Our hearts ached as we told him we loved him too.
Finally, John’s older brother arrived as the room was ready. We took turns sitting with Larry until his final moments.
Death and dying are a natural part of life, but we can never be fully prepared to face the death of a loved one. The pain is excruciating. There are no words to describe it.
Yet, as much as it hurts, there can be comfort in remembering that they are eternal souls moving on to another aspect of their evolutionary journey.
In my experience, when a person is dying, their consciousness expands. Their psychic abilities are WIDE open.
When they are no longer with us on this plane of existence, we can think of them in our hearts, and they will be by our side.
We can take comfort in knowing they’re only a thought away.
How do we know this is true?
Having just left our world, they know we aren’t able to perceive them from our plane of existence. When we are thinking about them, they are right there with us.
To get our attention, they will give us clues they are near: signs from nature, a song on the radio, or some other sign of personal significance.
Sometimes the sign is a bird or a feather.
When I see a little white butterfly flutter by on a warm summer day, I know my mom is with me.
When my sister sees a swarm of dragonflies, she knows our mom is with her.
Photo by Clément Falize on Unsplash
We know Larry is with us when John and I see his name on a Mack truck or his abbreviated name on a license plate.
Photo Credit: author’s photo License plate with Larry, abreviated.
You may wonder if it is real. But deep in your heart, you will know.
They are still with us but in a different form.
The most beautiful gift we could give was to let Larry go with love, courage, and compassion.

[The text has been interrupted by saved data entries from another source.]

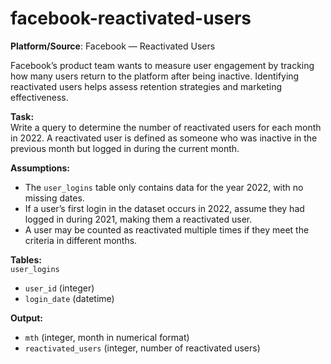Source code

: # facebook-reactivated-users

**Platform/Source**: Facebook — Reactivated Users  

Facebook’s product team wants to measure user engagement by tracking how many users return to the platform after being inactive. Identifying reactivated users helps assess retention strategies and marketing effectiveness.  

**Task:**  
Write a query to determine the number of reactivated users for each month in 2022. A reactivated user is defined as someone who was inactive in the previous month but logged in during the current month.  

**Assumptions:**  
- The `user_logins` table only contains data for the year 2022, with no missing dates.  
- If a user’s first login in the dataset occurs in 2022, assume they had logged in during 2021, making them a reactivated user.  
- A user may be counted as reactivated multiple times if they meet the criteria in different months.  

**Tables:**  
`user_logins`  
- `user_id` (integer)  
- `login_date` (datetime)  

**Output:**  
- `mth` (integer, month in numerical format)  
- `reactivated_users` (integer, number of reactivated users)  



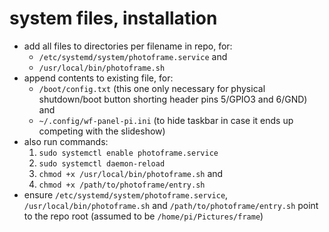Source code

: # system files, installation
- add all files to directories per filename in repo, for:
    - `/etc/systemd/system/photoframe.service` and
    - `/usr/local/bin/photoframe.sh`
- append contents to existing file, for:
    - `/boot/config.txt` (this one only necessary for physical shutdown/boot button shorting header pins 5/GPIO3 and 6/GND) and
    - `~/.config/wf-panel-pi.ini` (to hide taskbar in case it ends up competing with the slideshow)
- also run commands:
    1. `sudo systemctl enable photoframe.service`
    2. `sudo systemctl daemon-reload`
    3. `chmod +x /usr/local/bin/photoframe.sh` and
    4. `chmod +x /path/to/photoframe/entry.sh`
 - ensure `/etc/systemd/system/photoframe.service`, `/usr/local/bin/photoframe.sh` and `/path/to/photoframe/entry.sh` point to the repo root (assumed to be `/home/pi/Pictures/frame`)

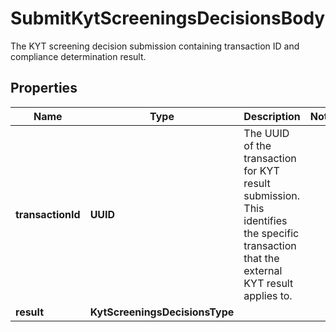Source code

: 

# SubmitKytScreeningsDecisionsBody

The KYT screening decision submission containing transaction ID and compliance determination result.

## Properties

| Name | Type | Description | Notes |
|------------ | ------------- | ------------- | -------------|
|**transactionId** | **UUID** | The UUID of the transaction for KYT result submission. This identifies the specific transaction that the external KYT result applies to. |  |
|**result** | **KytScreeningsDecisionsType** |  |  |



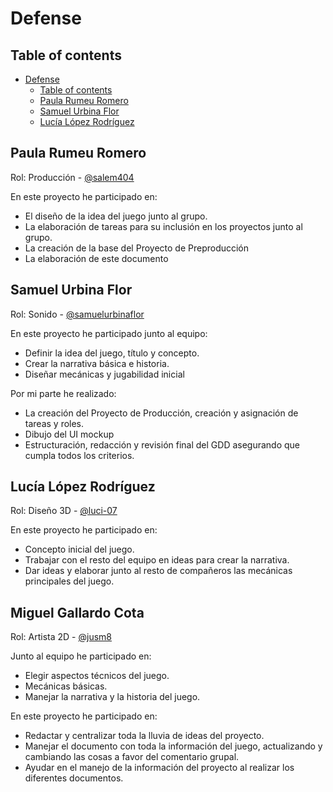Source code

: # Defense

## Table of contents

- [Defense](#defense)
  - [Table of contents](#table-of-contents)
  - [Paula Rumeu Romero](#paula-rumeu-romero)
  - [Samuel Urbina Flor](#samuel-urbina-flor)
  - [Lucía López Rodríguez](#lucía-lópez-rodríguez)

## Paula Rumeu Romero

Rol: Producción - [@salem404](https://github.com/salem404)

En este proyecto he participado en:

- El diseño de la idea del juego junto al grupo.
- La elaboración de tareas para su inclusión en los proyectos junto al grupo.
- La creación de la base del Proyecto de Preproducción
- La elaboración de este documento

## Samuel Urbina Flor

Rol: Sonido - [@samuelurbinaflor](https://github.com/samuelurbinaflor)

En este proyecto he participado junto al equipo:

- Definir la idea del juego, título y concepto.
- Crear la narrativa básica e historia.
- Diseñar mecánicas y jugabilidad inicial

Por mi parte he realizado:

- La creación del Proyecto de Producción, creación y asignación de tareas y roles.
- Dibujo del UI mockup
- Estructuración, redacción y revisión final del GDD asegurando que cumpla todos los criterios.

## Lucía López Rodríguez

Rol: Diseño 3D - [@luci-07](https://github.com/luci-07)

En este proyecto he participado en: 

* Concepto inicial del juego.
* Trabajar con el resto del equipo en ideas para crear la narrativa.
* Dar ideas y elaborar junto al resto de compañeros las mecánicas principales del juego.

## Miguel Gallardo Cota

Rol: Artista 2D - [@jusm8](https://github.com/Jusm8)

Junto al equipo he participado en:

- Elegir aspectos técnicos del juego.
- Mecánicas básicas.
- Manejar la narrativa y la historia del juego.

En este proyecto he participado en:

- Redactar y centralizar toda la lluvia de ideas del proyecto.
- Manejar el documento con toda la información del juego, actualizando y cambiando las cosas a favor del comentario grupal.
- Ayudar en el manejo de la información del proyecto al realizar los diferentes documentos.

He went in peace, surrounded by his children, reunited with his loved ones who had gone before him. Knowing he no longer suffered was like a soothing balm for our aching hearts.
Our unspoken task was to let go of Larry with love, courage, and compassion. It gave him the courage he needed to trust his dying process and to go with confidence into his new existence.
We did our best
“There is no greater gift … you can give than helping a person to die well.”
Disclaimer: Energy Healing Modalities are not in any way intended to replace conventional medical treatments for any health conditions you may be experiencing. Please consult your primary medical care provider if you have an immediate health concern.